What this task involves —
Rewrite the records below with every "Winkelwagen" changed to "Shopping cart" and nothing else altered. Leave the pictures out of your answer.

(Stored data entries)

■ ■ ■ ■ ■ ■ ■

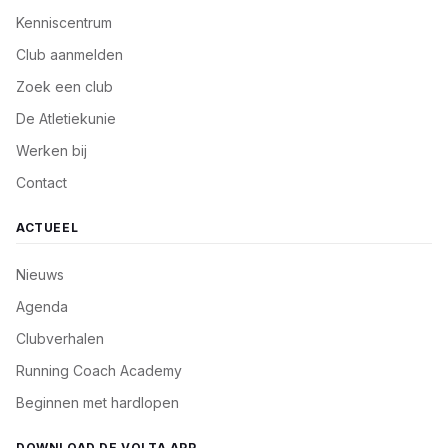
Kenniscentrum
Club aanmelden
Zoek een club
De Atletiekunie
Werken bij
Contact
ACTUEEL
Nieuws
Agenda
Clubverhalen
Running Coach Academy
Beginnen met hardlopen
DOWNLOAD DE VOLTA APP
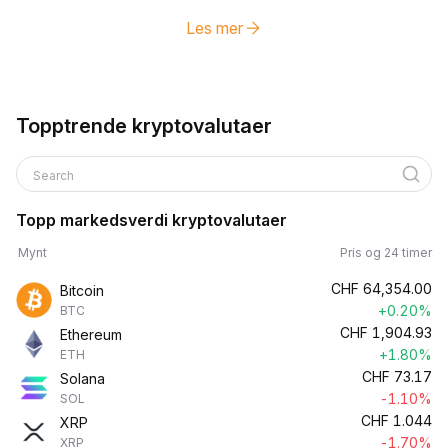
Les mer
Topptrende kryptovalutaer
Search
Topp markedsverdi kryptovalutaer
Mynt
Pris og 24 timer
CHF
64,354.00
Bitcoin
+0.20%
BTC
CHF
1,904.93
Ethereum
+1.80%
ETH
CHF
73.17
Solana
-1.10%
SOL
CHF
1.044
XRP
-1.70%
XRP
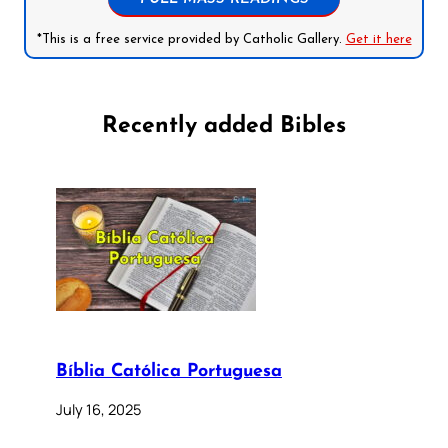
*This is a free service provided by Catholic Gallery.
Get it here
Recently added Bibles
Bíblia Católica Portuguesa
July 16, 2025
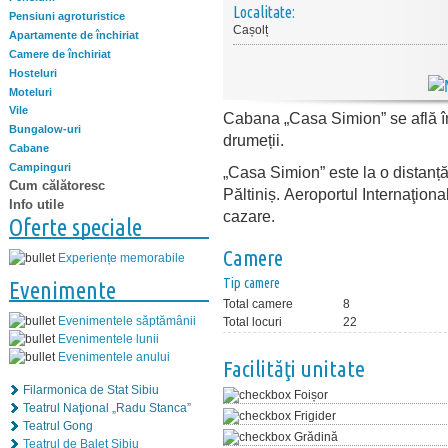
Localitate:
Pensiuni agroturistice
Cașolț
Apartamente de închiriat
Camere de închiriat
Hosteluri
Moteluri
Vile
Cabana „Casa Simion” se află într
Bungalow-uri
drumeții.
Cabane
Campinguri
„Casa Simion” este la o distanț
Cum călătoresc
Păltiniș. Aeroportul Internaţiona
Info utile
cazare.
Oferte speciale
Camere
Experiențe memorabile
Tip camere
Evenimente
Total camere
8
Evenimentele săptămânii
Total locuri
22
Evenimentele lunii
Evenimentele anului
Facilităţi unitate
Filarmonica de Stat Sibiu
Foișor
Teatrul Naţional „Radu Stanca”
Frigider
Teatrul Gong
Grădină
Teatrul de Balet Sibiu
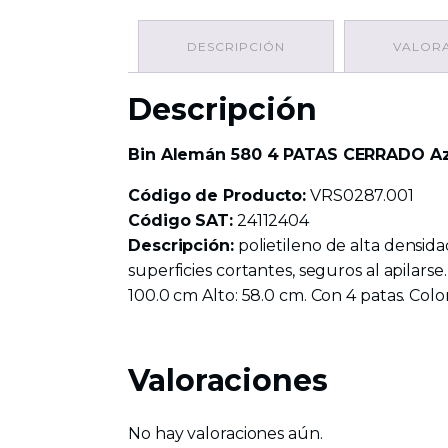
DESCRIPCIÓN
VALORA
Descripción
Bin Alemán 580 4 PATAS CERRADO A
Código de Producto:
VRS0287.001
Código SAT:
24112404
Descripción:
polietileno de alta densidad
superficies cortantes, seguros al apilars
100.0 cm Alto: 58.0 cm. Con 4 patas. Color
Valoraciones
No hay valoraciones aún.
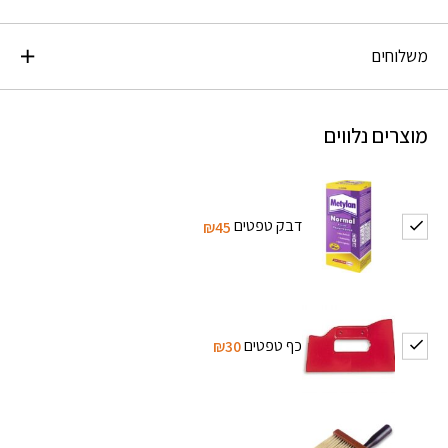
משלוחים
מוצרים נלווים
דבק טפטים
₪45
כף טפטים
₪30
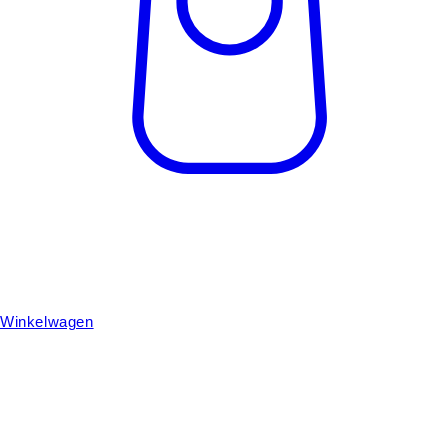
Winkelwagen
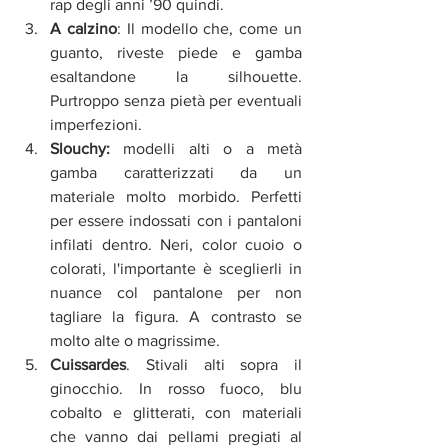
rap degli anni ’90 quindi.
A calzino
: Il modello che, come un 
guanto, riveste piede e gamba 
esaltandone la silhouette. 
Purtroppo senza pietà per eventuali 
imperfezioni.
Slouchy:
 modelli alti o a metà 
gamba caratterizzati da un 
materiale molto morbido. Perfetti 
per essere indossati con i pantaloni 
infilati dentro. Neri, color cuoio o 
colorati, l'importante è sceglierli in 
nuance col pantalone per non 
tagliare la figura. A contrasto se 
molto alte o magrissime.
Cuissardes
. Stivali alti sopra il 
ginocchio. In rosso fuoco, blu 
cobalto e glitterati, con materiali 
che vanno dai pellami pregiati al 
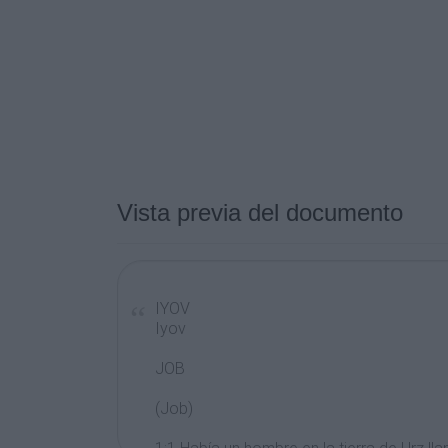
Vista previa del documento
IYOV
Iyov
JOB
(Job)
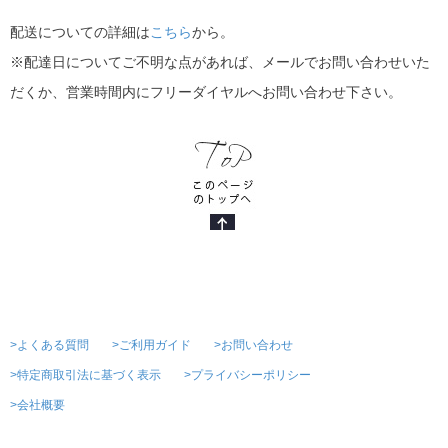
配送についての詳細は
こちら
から。
※配達日についてご不明な点があれば、メールでお問い合わせいた
だくか、営業時間内にフリーダイヤルへお問い合わせ下さい。
>よくある質問
>ご利用ガイド
>お問い合わせ
>特定商取引法に基づく表示
>プライバシーポリシー
>会社概要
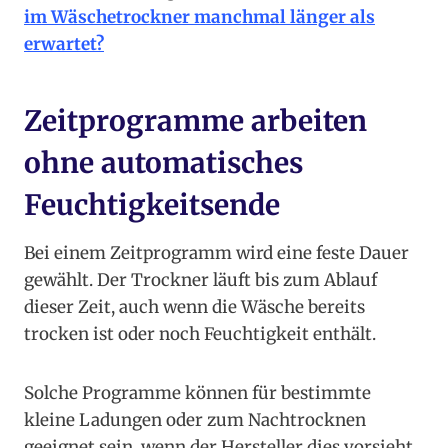
im Wäschetrockner manchmal länger als
erwartet?
Zeitprogramme arbeiten
ohne automatisches
Feuchtigkeitsende
Bei einem Zeitprogramm wird eine feste Dauer
gewählt. Der Trockner läuft bis zum Ablauf
dieser Zeit, auch wenn die Wäsche bereits
trocken ist oder noch Feuchtigkeit enthält.
Solche Programme können für bestimmte
kleine Ladungen oder zum Nachtrocknen
geeignet sein, wenn der Hersteller dies vorsieht.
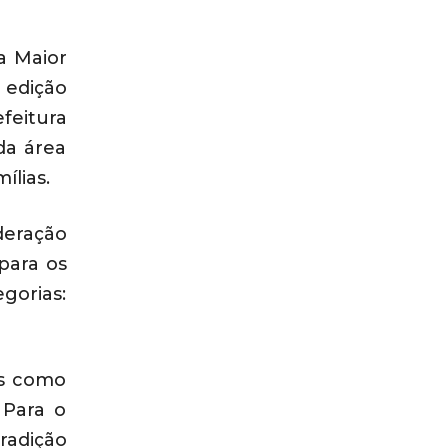
a Maior
 edição
feitura
da área
lias.
eração
para os
gorias:
as como
 Para o
radição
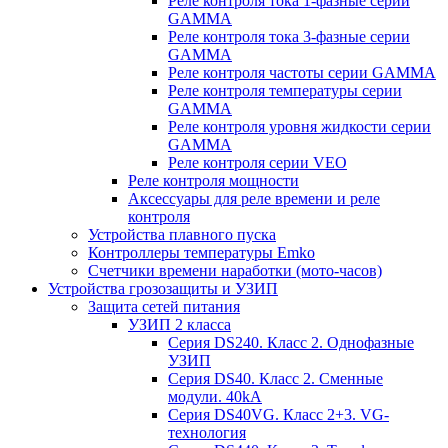
Реле контроля тока 1-фазные серии
GAMMA
Реле контроля тока 3-фазные серии
GAMMA
Реле контроля частоты серии GAMMA
Реле контроля температуры серии
GAMMA
Реле контроля уровня жидкости серии
GAMMA
Реле контроля серии VEO
Реле контроля мощности
Аксессуары для реле времени и реле
контроля
Устройства плавного пуска
Контроллеры температуры Emko
Счетчики времени наработки (мото-часов)
Устройства грозозащиты и УЗИП
Защита сетей питания
УЗИП 2 класса
Серия DS240. Класс 2. Однофазные
УЗИП
Серия DS40. Класс 2. Сменные
модули. 40kA
Серия DS40VG. Класс 2+3. VG-
технология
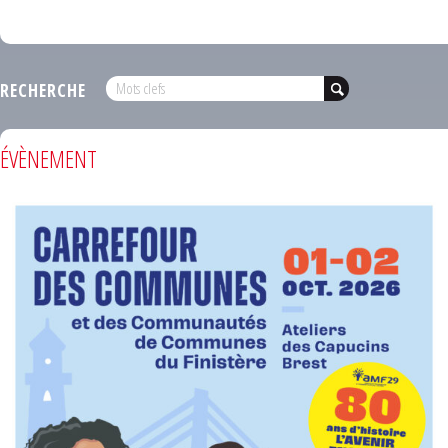
RECHERCHE
ÉVÈNEMENT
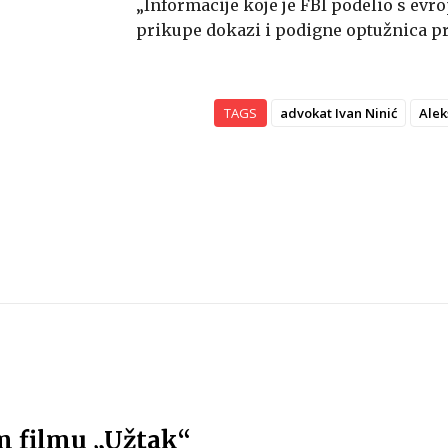
„Informacije koje je FBI podelio s ev
prikupe dokazi i podigne optužnica pro
TAGS
advokat Ivan Ninić
Alek
 filmu „Užtak“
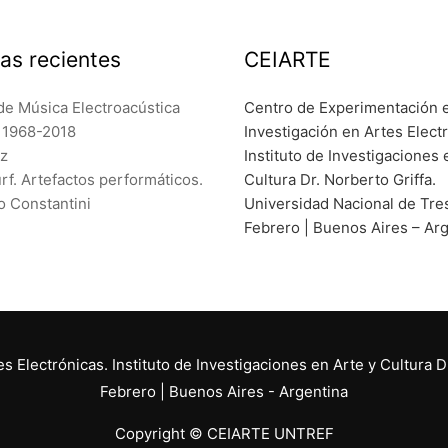
as recientes
CEIARTE
de Música Electroacústica
Centro de Experimentación 
a 1968-2018
Investigación en Artes Elect
ez
Instituto de Investigaciones 
f. Artefactos performáticos.
Cultura Dr. Norberto Griffa.
o Constantini
Universidad Nacional de Tre
Febrero | Buenos Aires – Ar
 Electrónicas. Instituto de Investigaciones en Arte y Cultura D
Febrero | Buenos Aires - Argentina
Copyright © CEIARTE UNTREF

■ ■ ■ ■ ■ ■ ■

Written solution —
Kenniscentrum
Club aanmelden
Zoek een club
De Atletiekunie
Werken bij
Contact
ACTUEEL
Nieuws
Agenda
Clubverhalen
Running Coach Academy
Beginnen met hardlopen
DOWNLOAD DE VOLTA APP
Les mer
Topptrende kryptovalutaer
Search
Topp markedsverdi kryptovalutaer
Mynt
Pris og 24 timer
CHF
64,354.00
Bitcoin
+0.20%
BTC
CHF
1,904.93
Ethereum
+1.80%
ETH
CHF
73.17
Solana
-1.10%
SOL
CHF
1.044
XRP
-1.70%
XRP
*This is a free service provided by Catholic Gallery.
Get it here
Recently added Bibles
Bíblia Católica Portuguesa
July 16, 2025
Localitate:
Pensiuni agroturistice
Cașolț
Apartamente de închiriat
Camere de închiriat
Hosteluri
Moteluri
Vile
Cabana „Casa Simion” se află într
Bungalow-uri
drumeții.
Cabane
Campinguri
„Casa Simion” este la o distanț
Cum călătoresc
Păltiniș. Aeroportul Internaţiona
Info utile
cazare.
Oferte speciale
Camere
Experiențe memorabile
Tip camere
Evenimente
Total camere
8
Evenimentele săptămânii
Total locuri
22
Evenimentele lunii
Evenimentele anului
Facilităţi unitate
Filarmonica de Stat Sibiu
Foișor
Teatrul Naţional „Radu Stanca”
Frigider
Teatrul Gong
Grădină
Teatrul de Balet Sibiu
DESCRIPCIÓN
VALORA
Descripción
Bin Alemán 580 4 PATAS CERRADO A
Código de Producto:
VRS0287.001
Código SAT:
24112404
Descripción:
polietileno de alta densidad
superficies cortantes, seguros al apilars
100.0 cm Alto: 58.0 cm. Con 4 patas. Color
Valoraciones
No hay valoraciones aún.
משלוחים
מוצרים נלווים
דבק טפטים
₪45
כף טפטים
₪30
Shopping cart
rap degli anni ’90 quindi.
A calzino
: Il modello che, come un 
guanto, riveste piede e gamba 
esaltandone la silhouette. 
Purtroppo senza pietà per eventuali 
imperfezioni.
Slouchy:
 modelli alti o a metà 
gamba caratterizzati da un 
materiale molto morbido. Perfetti 
per essere indossati con i pantaloni 
infilati dentro. Neri, color cuoio o 
colorati, l'importante è sceglierli in 
nuance col pantalone per non 
tagliare la figura. A contrasto se 
molto alte o magrissime.
Cuissardes
. Stivali alti sopra il 
ginocchio. In rosso fuoco, blu 
cobalto e glitterati, con materiali 
che vanno dai pellami pregiati al 
Vista previa del documento
IYOV
Iyov
JOB
(Job)
配送についての詳細は
こちら
から。
※配達日についてご不明な点があれば、メールでお問い合わせいた
だくか、営業時間内にフリーダイヤルへお問い合わせ下さい。
>よくある質問
>ご利用ガイド
>お問い合わせ
>特定商取引法に基づく表示
>プライバシーポリシー
>会社概要
im Wäschetrockner manchmal länger als
erwartet?
Zeitprogramme arbeiten
ohne automatisches
Feuchtigkeitsende
Bei einem Zeitprogramm wird eine feste Dauer
gewählt. Der Trockner läuft bis zum Ablauf
dieser Zeit, auch wenn die Wäsche bereits
trocken ist oder noch Feuchtigkeit enthält.
Solche Programme können für bestimmte
kleine Ladungen oder zum Nachtrocknen
geeignet sein, wenn der Hersteller dies vorsieht.
a Maior
 edição
feitura
da área
lias.
eração
para os
gorias:
as como
 Para o
radição
Реле контроля тока 1-фазные серии
GAMMA
Реле контроля тока 3-фазные серии
GAMMA
Реле контроля частоты серии GAMMA
Реле контроля температуры серии
GAMMA
Реле контроля уровня жидкости серии
GAMMA
Реле контроля серии VEO
Реле контроля мощности
Аксессуары для реле времени и реле
контроля
Устройства плавного пуска
Контроллеры температуры Emko
Счетчики времени наработки (мото-часов)
Устройства грозозащиты и УЗИП
Защита сетей питания
УЗИП 2 класса
Серия DS240. Класс 2. Однофазные
УЗИП
Серия DS40. Класс 2. Сменные
модули. 40kA
Серия DS40VG. Класс 2+3. VG-
технология
RECHERCHE
ÉVÈNEMENT
„Informacije koje je FBI podelio s ev
prikupe dokazi i podigne optužnica pro
TAGS
advokat Ivan Ninić
Alek
 filmu „Užtak“
as recientes
CEIARTE
de Música Electroacústica
Centro de Experimentación 
a 1968-2018
Investigación en Artes Elect
ez
Instituto de Investigaciones 
f. Artefactos performáticos.
Cultura Dr. Norberto Griffa.
o Constantini
Universidad Nacional de Tre
Febrero | Buenos Aires – Ar
 Electrónicas. Instituto de Investigaciones en Arte y Cultura D
Febrero | Buenos Aires - Argentina
Copyright © CEIARTE UNTREF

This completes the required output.